There was a piece of me that wanted to take Alex's advice and stay in bed for the rest of the day, but I knew I couldn't stay in my own sea of sorrow and self-despair forever. I had to keep putting on my pants and living life each day. I could do that for Lilah's sake even if I seemed incapable of accomplishing anything else.

It was hard to believe that it had already been three weeks since Lilah had passed. Every day seemed to go by in a haze until they all melded together into one jumbled memory that I was likely to repress.

If I thought that I was becoming useless when Lilah was sick, I had no idea what was going to happen to me when she actually passed. I believed so much that everything was going to work out but in the end I really should have taken Alex's advice and thought about my contingency plan more.
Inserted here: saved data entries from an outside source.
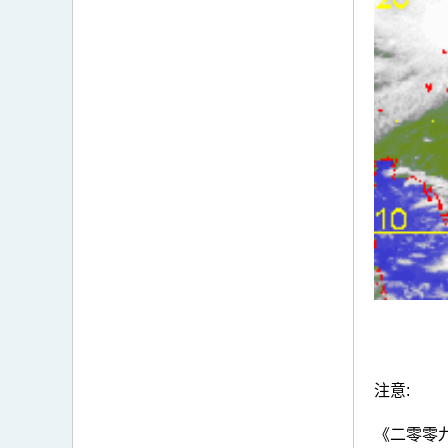
注意:
《二零零九热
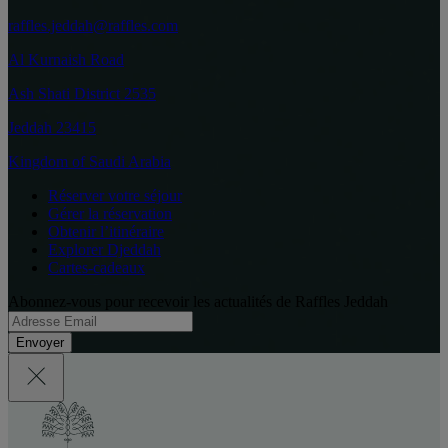
raffles.jeddah@raffles.com
Al Kurnaish Road
Ash Shati District 2535
Jeddah 23415
Kingdom of Saudi Arabia
Réserver votre séjour
Gérer la réservation
Obtenir l’itinéraire
Explorer Djeddah
Cartes-cadeaux
Abonnez-vous pour recevoir les actualités de Raffles Jeddah
Envoyer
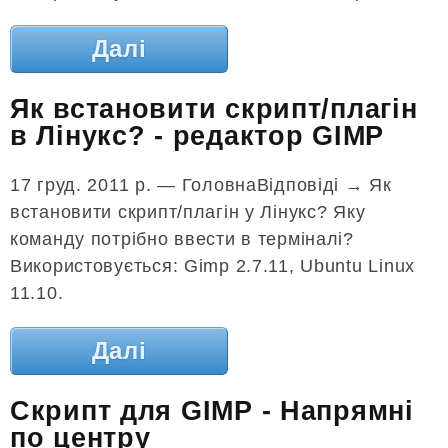
Далі
Як встановити скрипт/плагін
в Лінукс? - редактор GIMP
17 груд. 2011 р. — ГоловнаВідповіді → Як
встановити скрипт/плагін у Лінукс? Яку
команду потрібно ввести в терміналі?
Використовується: Gimp 2.7.11, Ubuntu Linux
11.10.
Далі
Скрипт для GIMP - Напрямні
по центру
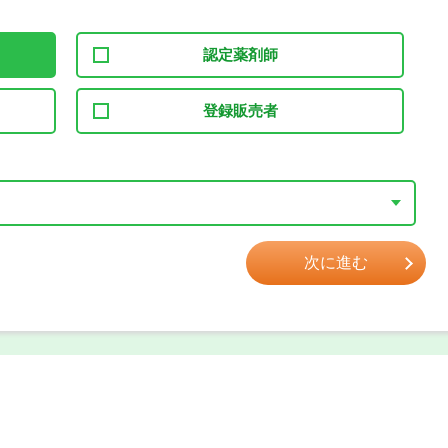
認定薬剤師
登録販売者
次に進む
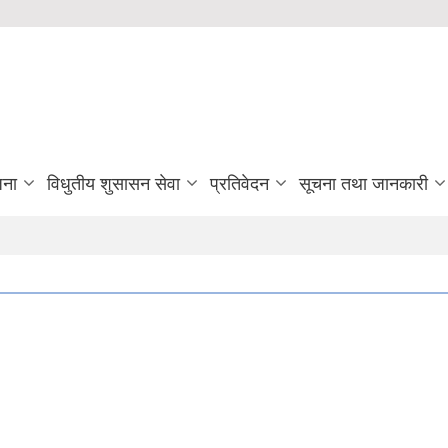
जना
विधुतीय शुसासन सेवा
प्रतिवेदन
सूचना तथा जानकारी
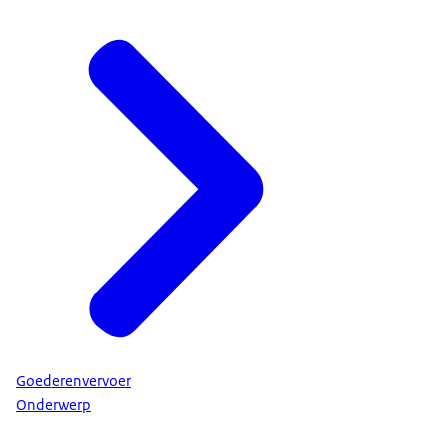
Goederenvervoer
Onderwerp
She couldn't have been more right about me being caught off guard...

I opted for my beat-up old glasses over the usual contacts today before I made the trek downstairs to meet Alex. She didn't say anything when she saw me, she only held out a hand that I took before leading me out to my car. Alex had been staying in the guest room for the past couple of weeks, helping me keep my pieces together since things fell apart and I found that she had the same soothing effect on me that Lilah once had. It was a catch twenty-two though, and I knew it. Alex may have made me feel better by being around to take care of me, but in the end she was just a replacement for Lilah. A rebound girlfriend, ironic as it was.

These things passed through my thoughts in a dreamy haze as I watched the world whip by me at sixty-five miles an hour. Even when Alex parked, the thoughts didn't stop spinning. In fact, they were almost worse now that we were here, in the town that Lilah and the rest of them grew up in. Especially since this was the first time I had been here with Alex since we were teenagers.

Alex could sense my stalling and with shuffling feet she looked over at me before mumbling, "I can give you a few minutes if you need."

For the second time today I fiercely shook my head in objection to her question and said, "No, I'm ready," before I let out a big, heaving sigh and stepped out of the car.

There were plenty of people already waiting around for the service to start when Alex and I made our way into the building, despite the fact that we were early. They stuck in small groups, either mingling or grieving in their own individual ways. I looked around at the variety of people that had come to grieve over Lilah and was unsurprised to see a mix of familiar faces and complete strangers. Lilah was the kind of person that seemed to influence folks wherever she went so having such a crowd seemed more than fitting.